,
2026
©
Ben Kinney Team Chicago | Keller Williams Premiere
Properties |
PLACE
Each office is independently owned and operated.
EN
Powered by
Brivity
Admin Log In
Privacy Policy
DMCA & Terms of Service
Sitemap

-*-

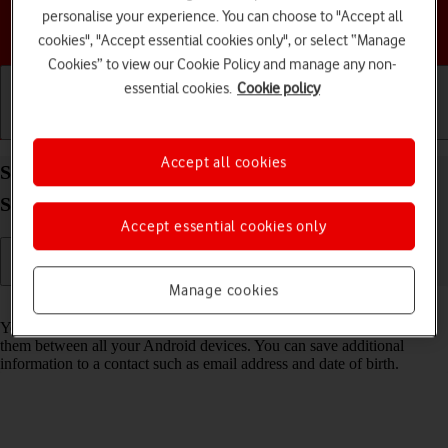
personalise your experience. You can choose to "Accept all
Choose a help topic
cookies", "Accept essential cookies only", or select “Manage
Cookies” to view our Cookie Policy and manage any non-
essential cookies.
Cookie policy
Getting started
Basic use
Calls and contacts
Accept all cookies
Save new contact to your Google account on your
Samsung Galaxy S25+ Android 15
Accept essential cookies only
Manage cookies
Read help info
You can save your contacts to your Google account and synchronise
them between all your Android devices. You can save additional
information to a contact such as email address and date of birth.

-*-

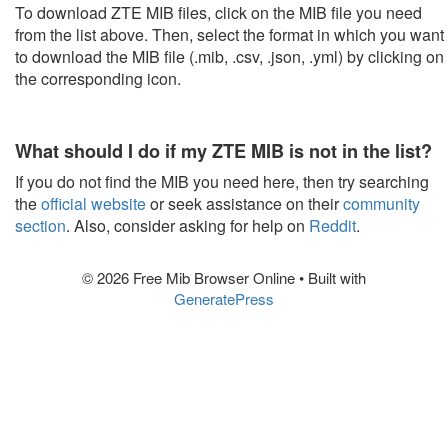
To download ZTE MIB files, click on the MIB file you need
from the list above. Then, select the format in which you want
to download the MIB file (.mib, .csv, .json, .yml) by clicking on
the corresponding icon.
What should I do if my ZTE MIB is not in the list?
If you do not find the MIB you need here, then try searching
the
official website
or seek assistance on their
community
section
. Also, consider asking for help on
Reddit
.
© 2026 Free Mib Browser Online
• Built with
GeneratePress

-*-

Rewrite the lines from the one containing "To download ZTE" through the one containing "the corresponding icon.", putting "file type" in place of "format" and leaving everything else unchanged.

To download ZTE MIB files, click on the MIB file you need
from the list above. Then, select the file type in which you want
to download the MIB file (.mib, .csv, .json, .yml) by clicking on
the corresponding icon.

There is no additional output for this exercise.